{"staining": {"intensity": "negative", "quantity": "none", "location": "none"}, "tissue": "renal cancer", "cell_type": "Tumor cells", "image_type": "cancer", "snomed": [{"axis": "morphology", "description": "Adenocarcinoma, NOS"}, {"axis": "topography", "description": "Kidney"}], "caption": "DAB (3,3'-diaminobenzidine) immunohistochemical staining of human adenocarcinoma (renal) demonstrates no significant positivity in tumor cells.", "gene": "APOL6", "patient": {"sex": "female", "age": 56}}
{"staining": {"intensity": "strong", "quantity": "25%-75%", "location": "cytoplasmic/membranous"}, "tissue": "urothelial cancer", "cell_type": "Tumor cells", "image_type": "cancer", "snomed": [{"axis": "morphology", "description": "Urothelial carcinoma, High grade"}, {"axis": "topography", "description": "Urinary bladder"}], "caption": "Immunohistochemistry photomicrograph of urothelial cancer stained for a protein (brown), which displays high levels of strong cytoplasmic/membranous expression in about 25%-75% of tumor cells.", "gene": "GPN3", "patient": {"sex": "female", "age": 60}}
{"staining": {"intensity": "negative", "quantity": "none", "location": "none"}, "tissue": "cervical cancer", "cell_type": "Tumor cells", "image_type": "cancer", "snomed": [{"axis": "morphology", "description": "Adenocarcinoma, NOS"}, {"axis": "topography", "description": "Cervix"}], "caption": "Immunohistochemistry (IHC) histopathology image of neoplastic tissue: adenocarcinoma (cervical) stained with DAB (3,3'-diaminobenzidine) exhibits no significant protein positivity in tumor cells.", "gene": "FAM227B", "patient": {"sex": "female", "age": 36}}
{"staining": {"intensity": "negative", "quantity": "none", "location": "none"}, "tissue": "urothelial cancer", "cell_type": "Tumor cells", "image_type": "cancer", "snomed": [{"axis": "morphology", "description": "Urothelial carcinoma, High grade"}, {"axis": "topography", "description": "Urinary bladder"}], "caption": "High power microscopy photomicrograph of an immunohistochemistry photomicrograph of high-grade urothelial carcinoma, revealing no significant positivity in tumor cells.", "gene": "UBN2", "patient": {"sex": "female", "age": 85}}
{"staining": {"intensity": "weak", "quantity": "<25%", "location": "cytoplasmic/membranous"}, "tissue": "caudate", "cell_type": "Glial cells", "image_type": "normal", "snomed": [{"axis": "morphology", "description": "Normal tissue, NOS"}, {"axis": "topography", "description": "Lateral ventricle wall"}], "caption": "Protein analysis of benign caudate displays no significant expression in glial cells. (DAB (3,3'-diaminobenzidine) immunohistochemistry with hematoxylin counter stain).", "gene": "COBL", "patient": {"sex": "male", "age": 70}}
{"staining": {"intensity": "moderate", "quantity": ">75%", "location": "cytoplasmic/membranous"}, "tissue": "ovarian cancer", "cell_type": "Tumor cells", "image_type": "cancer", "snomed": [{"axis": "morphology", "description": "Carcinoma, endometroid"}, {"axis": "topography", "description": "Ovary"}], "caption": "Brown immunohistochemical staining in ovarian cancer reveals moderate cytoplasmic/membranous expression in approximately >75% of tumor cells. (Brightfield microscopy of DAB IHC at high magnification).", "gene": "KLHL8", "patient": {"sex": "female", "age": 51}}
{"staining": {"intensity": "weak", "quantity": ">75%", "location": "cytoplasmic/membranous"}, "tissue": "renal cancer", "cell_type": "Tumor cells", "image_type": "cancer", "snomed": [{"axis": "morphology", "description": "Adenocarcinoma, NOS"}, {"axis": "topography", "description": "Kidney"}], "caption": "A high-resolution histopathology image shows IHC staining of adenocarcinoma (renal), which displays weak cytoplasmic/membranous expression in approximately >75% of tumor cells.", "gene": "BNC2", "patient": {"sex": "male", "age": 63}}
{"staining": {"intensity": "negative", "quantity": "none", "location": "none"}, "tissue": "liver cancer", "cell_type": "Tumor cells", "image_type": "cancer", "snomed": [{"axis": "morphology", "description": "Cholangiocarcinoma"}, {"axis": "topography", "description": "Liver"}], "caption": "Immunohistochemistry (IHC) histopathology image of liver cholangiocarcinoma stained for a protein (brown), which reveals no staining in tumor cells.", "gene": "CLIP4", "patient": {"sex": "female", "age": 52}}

YOUR OBJECTIVE: Say how many lines in the data hold the string "Urinary". No other content should accompany the number.

TASK RESULT: 2